The S&P 500 and TSX closed lower on Tuesday as rising commodity prices and labor shortages prompted fears that despite reassurances from the U.S. Federal Reserve, near-term price spikes could morph into longer-term inflation.
While all three indexes pared their losses from session lows, the sell-off was fairly evenly dispersed across the sectors.
“Today feels like a catch-up in that tech has been weak so far this month and it’s finally spilled over into other areas of the market and we’re seeing broader weakness,” said Ryan Detrick, senior market strategist at LPL Financial in Charlotte, North Carolina.
Economic data released on Tuesday from the Labor Department showed job openings at U.S. companies jumped to a record high in March, further evidence of the labor shortage hinted by Friday’s disappointing employment report.
The report suggests labour supply is not keeping up with surging demand as employers scramble to find qualified workers.
Burrito chain Chipotle Mexican Grill announced it would hike the average hourly wage of its workers to $15, a further sign that the worker shortage in the face of a demand revival could add fuel to the inflation surge.
That worker shortage, along with a supply drought in the face of booming demand could contribute to what is seen as inevitable prices spikes, which the U.S. Federal Reserve has repeatedly said are unlikely to translate into long-term inflation.
“The inflation concerns continue,” Detrick said. “The supply chain issues coupled with record stimulus coupled with apparently a tighter labor market have all contributed to fears that inflation could trend higher over the summer months.”
“I don’t think (the market) believes the Fed when it says they won’t raise rates until after 2023,” Detrick added. “That could be where the market and the Fed do not see eye to eye.”
Market participants will scrutinize the Labor Department’s CPI report, due early Wednesday, for further signs of potential inflationary pressures.
The S&P/TSX Composite Index closed down 87.84 points, or 0.45%, at 19,274.04. Most sectors were lower, with both energy and real estate losing more than 1%. Materials was a bright spot, rising 0.69%.
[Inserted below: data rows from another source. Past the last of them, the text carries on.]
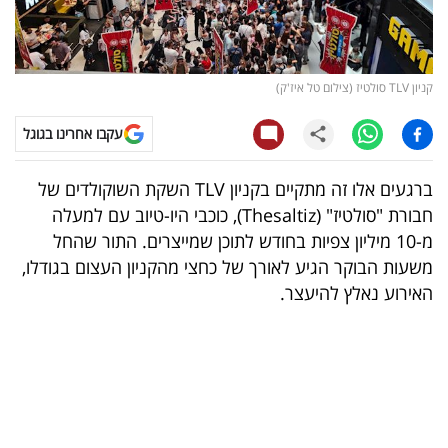
קריפטו
ויראלי
קניון TLV סולטיז (צילום טל איז'ק)
טלוויזיה
עקבו אחרינו בגוגל
עסקי
ברגעים אלו זה מתקיים בקניון TLV השקת השוקולדים של
ספורט
חבורת "סולטיז" (Thesaltiz), כוכבי היו-טיוב עם למעלה
מ-10 מיליון צפיות בחודש לתוכן שמייצרים. התור שהחל
קריירה
משעות הבוקר הגיע לאורך של כחצי מהקניון העצום בגודלו,
ולימודים
האירוע נאלץ להיעצר.
מינויים
רייטינג
רכב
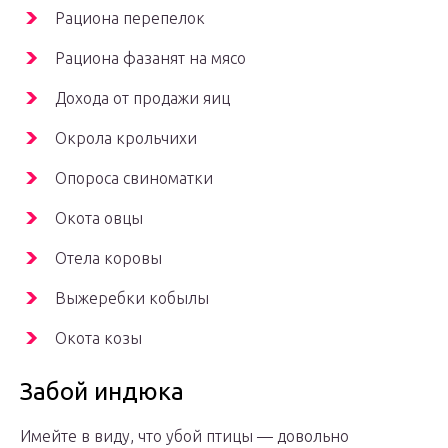
Рациона перепелок
Рациона фазанят на мясо
Дохода от продажи яиц
Окрола крольчихи
Опороса свиноматки
Окота овцы
Отела коровы
Выжеребки кобылы
Окота козы
Забой индюка
Имейте в виду, что убой птицы — довольно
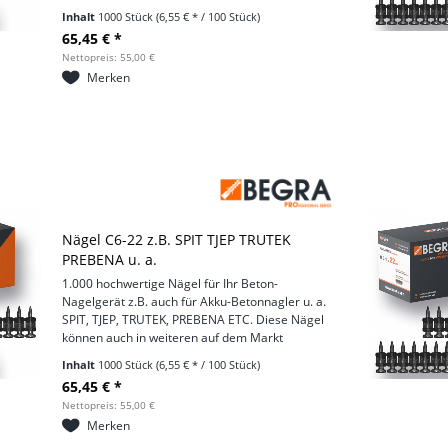
befindlichen Geräten eingesetzt werden. Es
Inhalt
1000 Stück
(6,55 € * / 100 Stück)
handelt sich um gehärtete...
65,45 € *
Nettopreis: 55,00 €
Merken
Nägel C6-22 z.B. SPIT TJEP TRUTEK
PREBENA u. a.
1.000 hochwertige Nägel für Ihr Beton-
Nagelgerät z.B. auch für Akku-Betonnagler u. a.
SPIT, TJEP, TRUTEK, PREBENA ETC. Diese Nägel
können auch in weiteren auf dem Markt
befindlichen Geräten eingesetzt werden. Es
Inhalt
1000 Stück
(6,55 € * / 100 Stück)
handelt sich um gehärtete...
65,45 € *
Nettopreis: 55,00 €
Merken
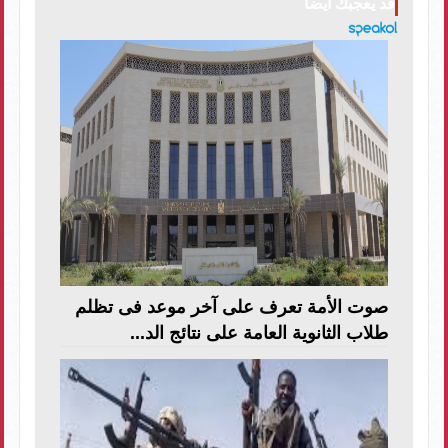
قد يعجبك ايضا
صوت الأمة تعرف على آخر موعد فى تظلم
طلاب الثانوية العامة على نتائج الد...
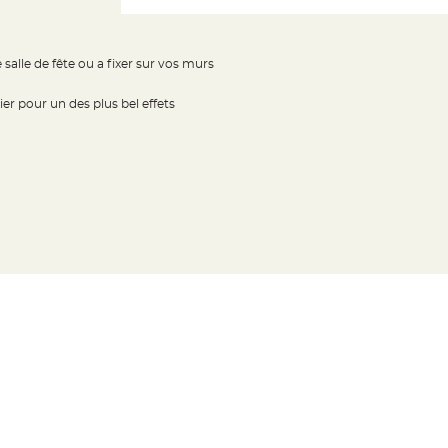
 salle de fête ou a fixer sur vos murs
r pour un des plus bel effets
The Dow Jones Industrial Average fell 473.66 points, or 1.36%, to 34,269.16, the S&P 500 lost 36.33 points, or 0.87%, to 4,152.1 and the Nasdaq Composite dropped 12.43 points, or 0.09%, to 13,389.43.
Of the 11 major sectors in the S&P 500, only materials ended the session green. Energy suffered the largest percentage loss, closing down 2.6%
The CBOE Volatility index, a measure of investor anxiety, closed at 21.85, its highest level since March 11.
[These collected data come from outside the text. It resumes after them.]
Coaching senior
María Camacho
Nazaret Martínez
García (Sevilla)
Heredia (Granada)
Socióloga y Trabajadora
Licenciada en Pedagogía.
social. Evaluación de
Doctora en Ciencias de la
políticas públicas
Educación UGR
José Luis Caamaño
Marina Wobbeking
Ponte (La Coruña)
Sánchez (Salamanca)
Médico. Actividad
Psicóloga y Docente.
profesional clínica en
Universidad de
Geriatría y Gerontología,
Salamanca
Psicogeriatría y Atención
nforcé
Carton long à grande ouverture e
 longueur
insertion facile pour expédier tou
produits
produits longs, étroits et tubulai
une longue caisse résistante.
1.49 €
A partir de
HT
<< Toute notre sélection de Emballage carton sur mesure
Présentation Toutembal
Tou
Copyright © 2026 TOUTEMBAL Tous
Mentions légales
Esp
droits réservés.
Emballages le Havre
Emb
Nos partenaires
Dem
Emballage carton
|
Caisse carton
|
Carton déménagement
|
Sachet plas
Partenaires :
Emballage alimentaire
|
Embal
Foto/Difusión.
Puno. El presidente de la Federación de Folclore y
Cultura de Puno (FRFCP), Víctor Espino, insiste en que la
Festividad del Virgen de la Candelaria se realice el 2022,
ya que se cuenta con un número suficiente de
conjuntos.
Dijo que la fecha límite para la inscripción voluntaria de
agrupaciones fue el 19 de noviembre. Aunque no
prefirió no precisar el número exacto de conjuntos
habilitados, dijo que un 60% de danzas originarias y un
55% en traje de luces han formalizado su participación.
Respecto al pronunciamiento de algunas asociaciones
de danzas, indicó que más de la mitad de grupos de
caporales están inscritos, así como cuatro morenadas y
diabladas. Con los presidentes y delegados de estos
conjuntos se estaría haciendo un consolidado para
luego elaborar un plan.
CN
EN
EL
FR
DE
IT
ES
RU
Boeing Co lost 1.7% after the planemaker announced deliveries of its 737 MAX fell to just four planes in April due to an electrical problem.
Tesla Inc continued its slide, dropping 1.9% following the electric automaker’s decision to expand its Shanghai plant owing to heightened U.S.-China tensions.
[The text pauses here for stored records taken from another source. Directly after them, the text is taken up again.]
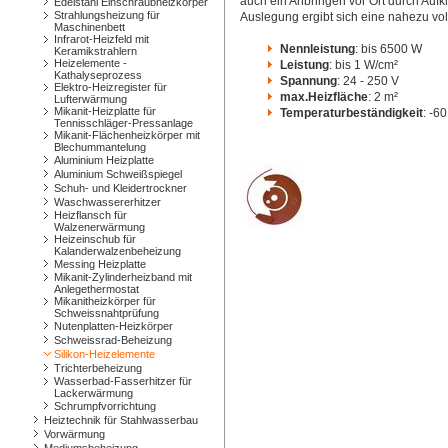
auch ein Anbringen vor Ort durch Aufk
Edelstahl Einschraubheizkörper
Strahlungsheizung für
Auslegung ergibt sich eine nahezu vo
Maschinenbett
Infrarot-Heizfeld mit
Nennleistung
: bis 6500 W
Keramikstrahlern
Heizelemente -
Leistung
: bis 1 W/cm²
Kathalyseprozess
Spannung
: 24 - 250 V
Elektro-Heizregister für
max.Heizfläche
: 2 m²
Lufterwärmung
Mikanit-Heizplatte für
Temperaturbeständigkeit
: -6
Tennisschläger-Pressanlage
Mikanit-Flächenheizkörper mit
Blechummantelung
Aluminium Heizplatte
Aluminium Schweißspiegel
Schuh- und Kleidertrockner
Waschwassererhitzer
Heizflansch für
Walzenerwärmung
Heizeinschub für
Kalanderwalzenbeheizung
Messing Heizplatte
Mikanit-Zylinderheizband mit
Anlegethermostat
Mikanitheizkörper für
Schweissnahtprüfung
Nutenplatten-Heizkörper
Schweissrad-Beheizung
Silikon-Heizelemente
Trichterbeheizung
Wasserbad-Fasserhitzer für
Lackerwärmung
Schrumpfvorrichtung
Heiztechnik für Stahlwasserbau
Vorwärmung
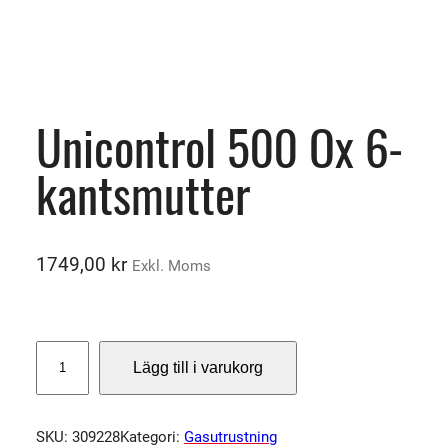
Unicontrol 500 Ox 6-
kantsmutter
1749,00
kr
Exkl. Moms
U
Lägg till i varukorg
n
i
c
SKU:
309228
Kategori:
Gasutrustning
o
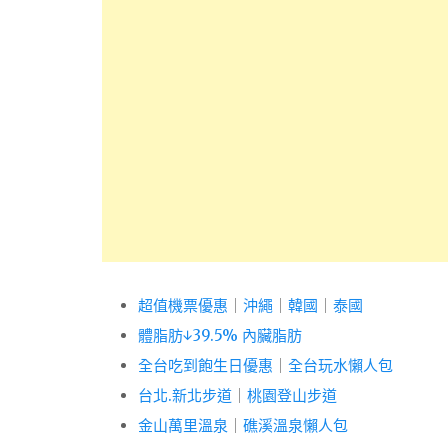
超值機票優惠
｜
沖繩
｜
韓國
｜
泰國
體脂肪↓39.5% 內臟脂肪
全台吃到飽生日優惠
｜
全台玩水懶人包
台北.新北步道
｜
桃園登山步道
金山萬里溫泉
｜
礁溪溫泉懶人包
Declining issues outnumbered advancing ones on the NYSE by a 2.85-to-1 ratio; on Nasdaq, a 1.62-to-1 ratio favored decliners. The S&P 500 posted seven new 52-week highs and one new low; the Nasdaq Composite recorded 28 new highs and 224 new lows. Volume on U.S. exchanges was 11.78 billion shares, compared with the 10.33 billion average over the last 20 trading days.
Oil prices settled higher on Tuesday, as lingering fears of gasoline shortages due to an outage at the largest U.S. fuel pipeline system after a cyber attack brought futures back from an early drop of more than 1%.
Brent crude futures rose 23 cents, or 0.3%, to settle at $68.55 a barrel while U.S. West Texas Intermediate (WTI) crude futures rose 36 cents, or 0.6%, to end the session at $65.28.
Benchmark gasoline futures prices ended the session 0.3% higher at $2.1399 a gallon.
On Monday, Colonial Pipeline, which transports more than 2.5 million barrels per day (bpd) of gasoline, diesel and jet fuel, said it was working to restore much of its operations by the end of the week.
“While the short-term risk is being played down, the market is still visibly shaken by the event, given the nature of the attack and the scale of the infrastructure,” said Rystad Energy’s oil markets analyst Louise Dickson.
“The market is now concerned about the likelihood of such an event being repeated and about the severity of future attacks.”
Fuel supply disruption has driven gasoline prices at the pump to multi-year highs and demand has spiked in some areas served by the pipeline as motorists fill their tanks.